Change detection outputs
#####

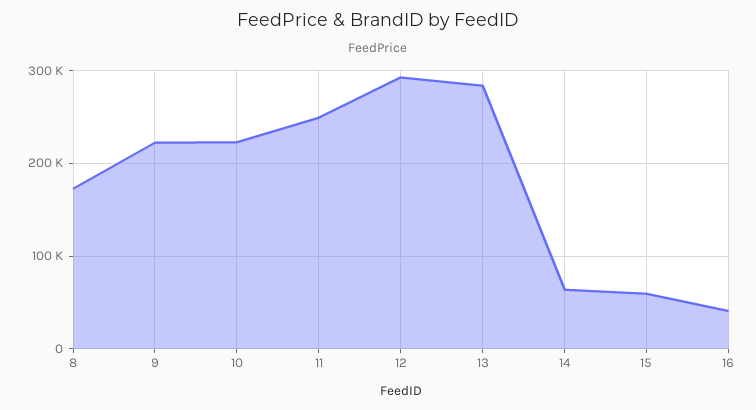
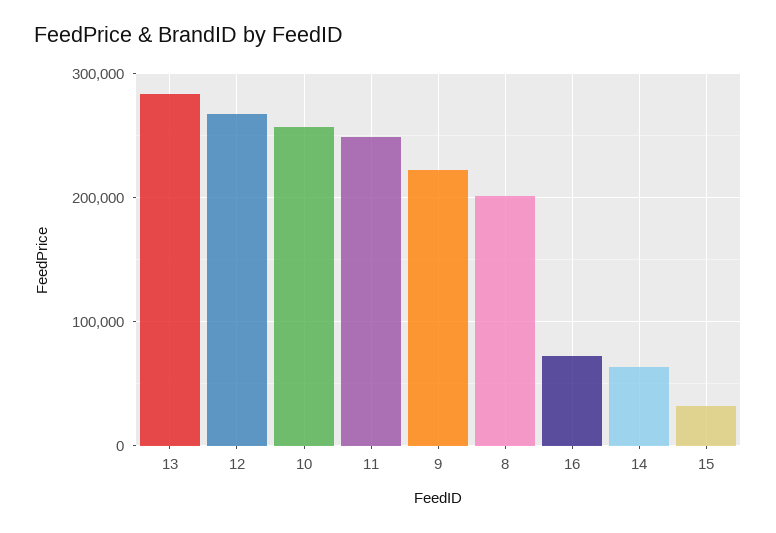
  {
-   "8": 170000,
+   "8": 200000,
    "9": 220000,
-   "10": 220000,
+   "10": 260000,
    "11": 250000,
-   "12": 290000,
+   "12": 270000,
    "13": 280000,
    "14": 60000,
-   "15": 60000,
+   "15": 30000,
-   "16": 40000
+   "16": 70000
  }

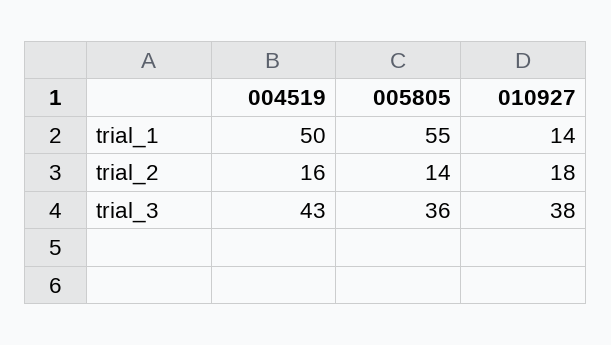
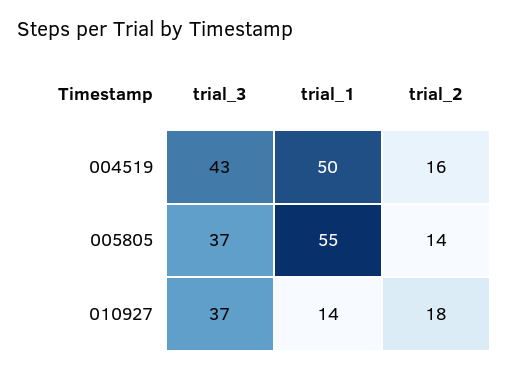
  {
    "004519": {
      "trial_1": 50,
      "trial_2": 16,
      "trial_3": 43
    },
    "005805": {
      "trial_1": 55,
      "trial_2": 14,
-     "trial_3": 36
+     "trial_3": 37
    },
    "010927": {
      "trial_1": 14,
      "trial_2": 18,
-     "trial_3": 38
+     "trial_3": 37
    }
  }

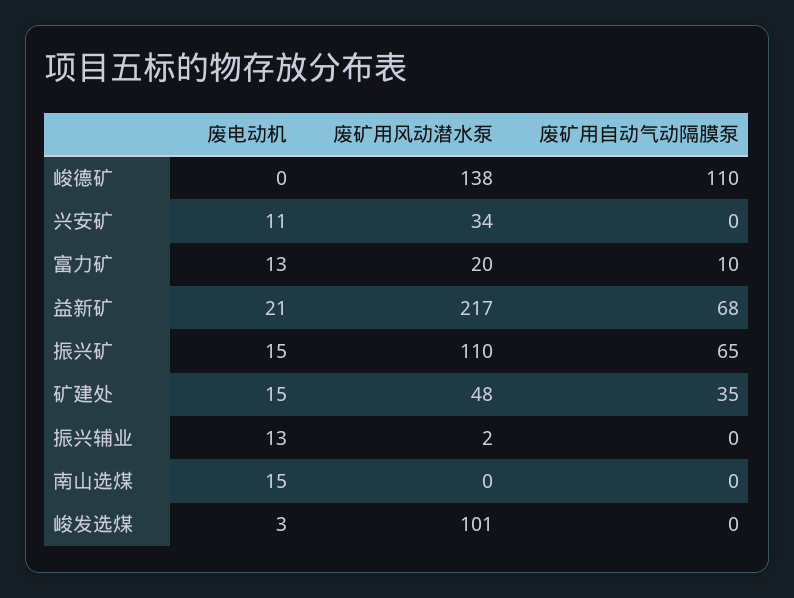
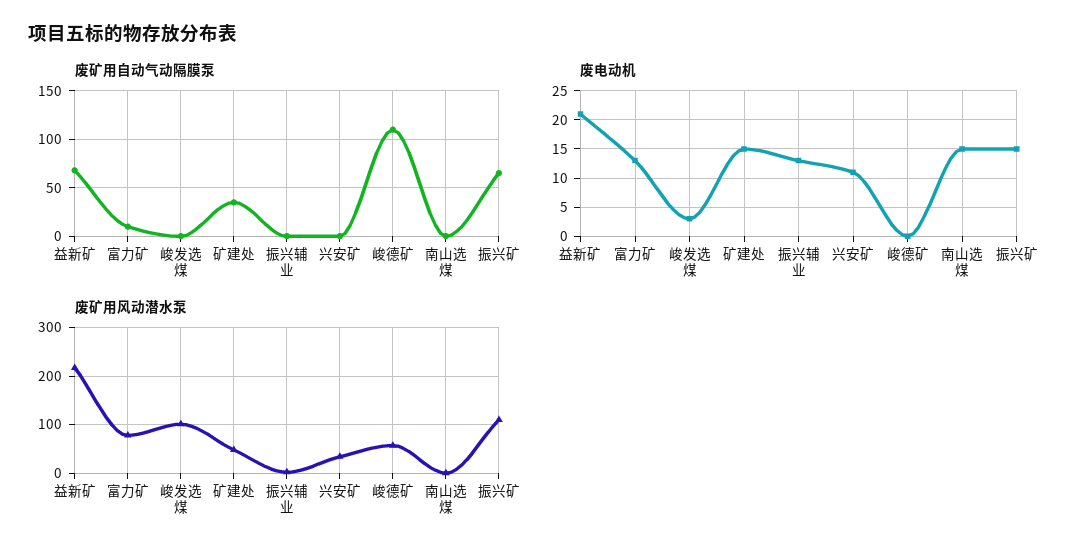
  {
    "废电动机": {
      "峻德矿": 0,
      "兴安矿": 11,
      "富力矿": 13,
      "益新矿": 21,
      "振兴矿": 15,
      "矿建处": 15,
      "振兴辅业": 13,
      "南山选煤": 15,
      "峻发选煤": 3
    },
    "废矿用风动潜水泵": {
-     "峻德矿": 138,
+     "峻德矿": 60,
      "兴安矿": 34,
-     "富力矿": 20,
+     "富力矿": 80,
      "益新矿": 217,
      "振兴矿": 110,
      "矿建处": 48,
      "振兴辅业": 2,
      "南山选煤": 0,
      "峻发选煤": 101
    },
    "废矿用自动气动隔膜泵": {
      "峻德矿": 110,
      "兴安矿": 0,
      "富力矿": 10,
      "益新矿": 68,
      "振兴矿": 65,
      "矿建处": 35,
      "振兴辅业": 0,
      "南山选煤": 0,
      "峻发选煤": 0
    }
  }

#####

Please return all of the entries word for word, excluding the pictures.

  {
-   "8": 170000,
+   "8": 200000,
    "9": 220000,
-   "10": 220000,
+   "10": 260000,
    "11": 250000,
-   "12": 290000,
+   "12": 270000,
    "13": 280000,
    "14": 60000,
-   "15": 60000,
+   "15": 30000,
-   "16": 40000
+   "16": 70000
  }

  {
    "004519": {
      "trial_1": 50,
      "trial_2": 16,
      "trial_3": 43
    },
    "005805": {
      "trial_1": 55,
      "trial_2": 14,
-     "trial_3": 36
+     "trial_3": 37
    },
    "010927": {
      "trial_1": 14,
      "trial_2": 18,
-     "trial_3": 38
+     "trial_3": 37
    }
  }

  {
    "废电动机": {
      "峻德矿": 0,
      "兴安矿": 11,
      "富力矿": 13,
      "益新矿": 21,
      "振兴矿": 15,
      "矿建处": 15,
      "振兴辅业": 13,
      "南山选煤": 15,
      "峻发选煤": 3
    },
    "废矿用风动潜水泵": {
-     "峻德矿": 138,
+     "峻德矿": 60,
      "兴安矿": 34,
-     "富力矿": 20,
+     "富力矿": 80,
      "益新矿": 217,
      "振兴矿": 110,
      "矿建处": 48,
      "振兴辅业": 2,
      "南山选煤": 0,
      "峻发选煤": 101
    },
    "废矿用自动气动隔膜泵": {
      "峻德矿": 110,
      "兴安矿": 0,
      "富力矿": 10,
      "益新矿": 68,
      "振兴矿": 65,
      "矿建处": 35,
      "振兴辅业": 0,
      "南山选煤": 0,
      "峻发选煤": 0
    }
  }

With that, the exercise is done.